▸ TASK TO CARRY OUT:
Write out every line of the records below word for word, leaving out the pictures.

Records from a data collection
--
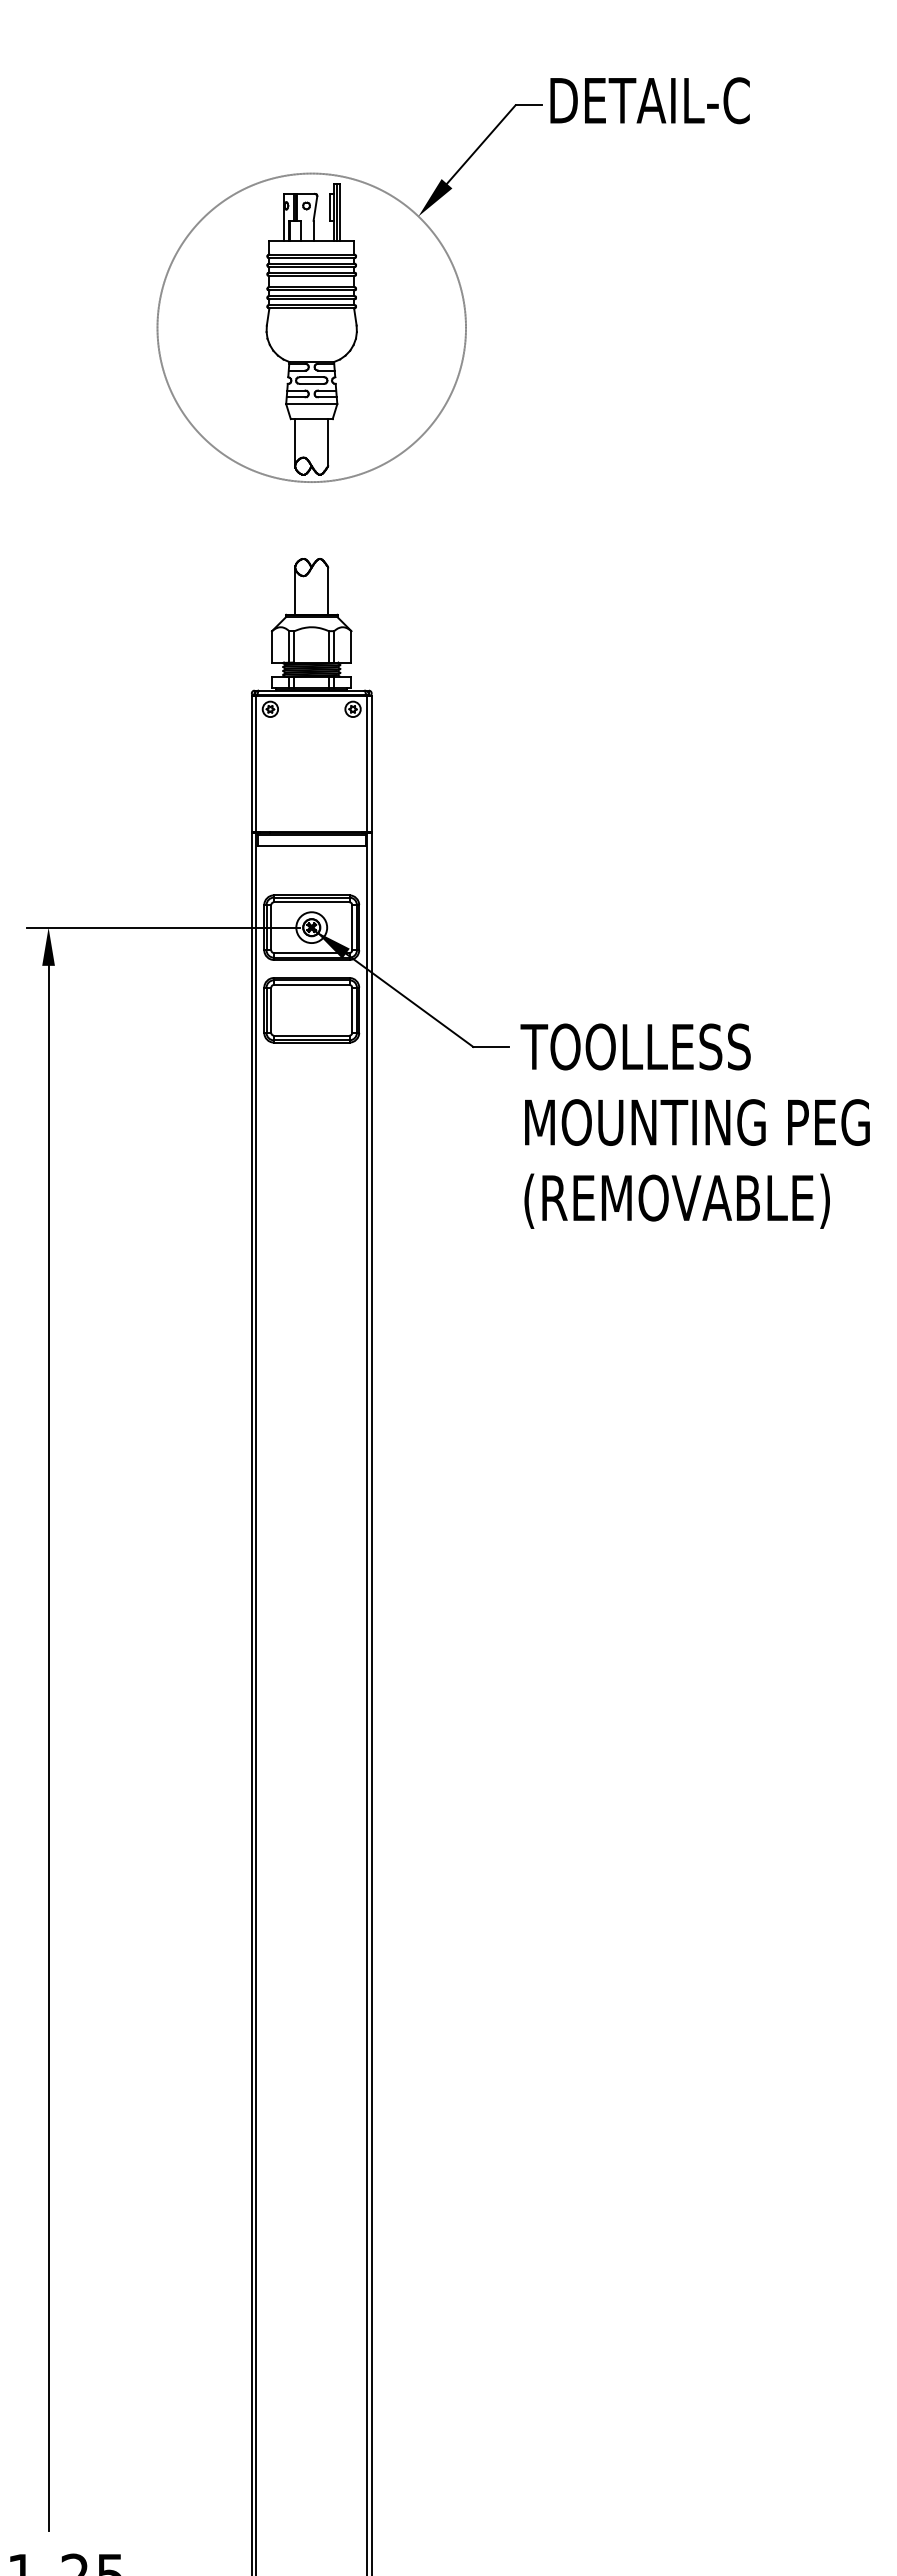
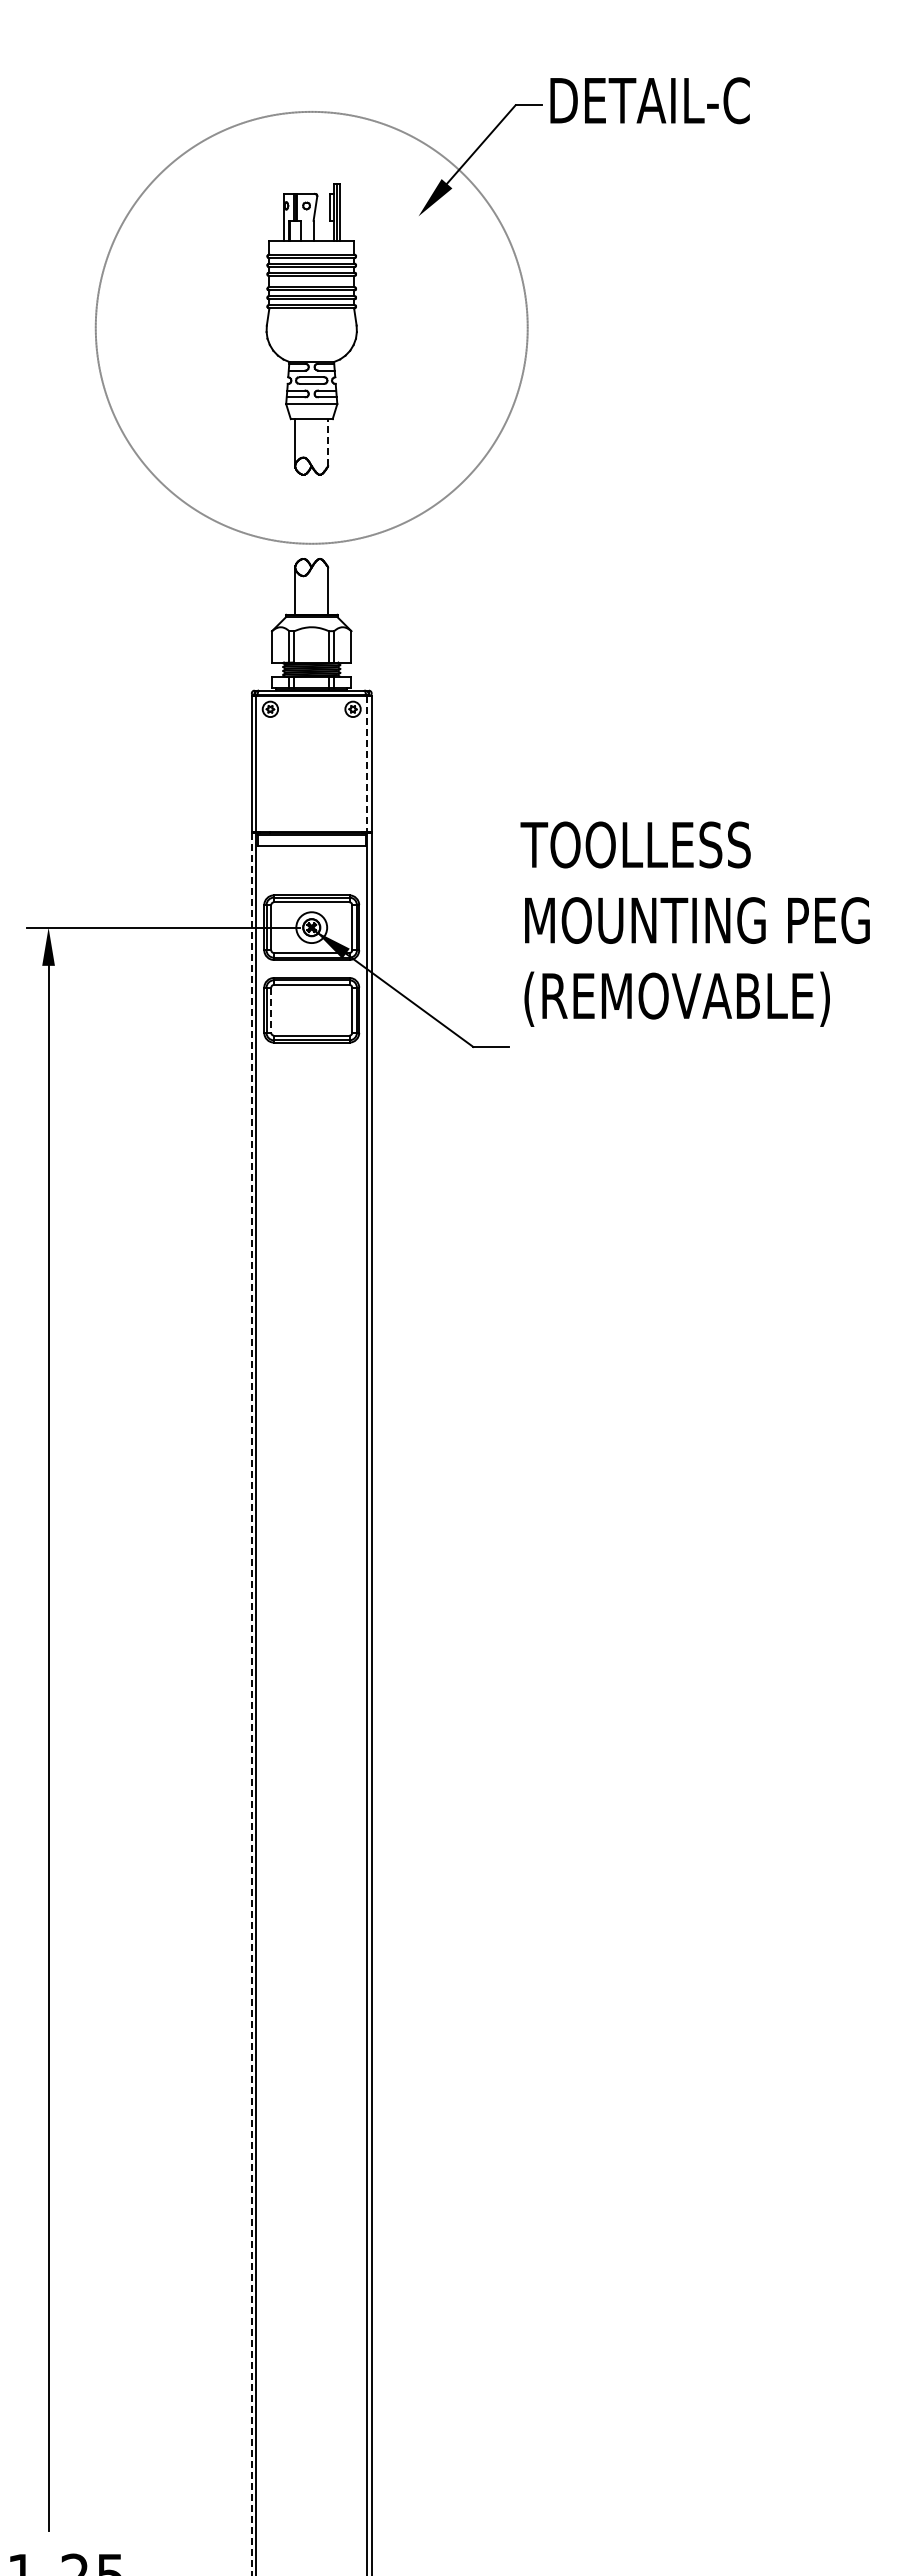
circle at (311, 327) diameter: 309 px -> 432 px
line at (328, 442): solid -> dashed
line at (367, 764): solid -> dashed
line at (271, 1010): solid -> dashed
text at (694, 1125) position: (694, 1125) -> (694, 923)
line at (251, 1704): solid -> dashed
--
▸ SOLUTION TO THE EXERCISE:
circle at (311, 327) diameter: 309 px -> 432 px
line at (328, 442): solid -> dashed
line at (367, 764): solid -> dashed
line at (271, 1010): solid -> dashed
text at (694, 1125) position: (694, 1125) -> (694, 923)
line at (251, 1704): solid -> dashed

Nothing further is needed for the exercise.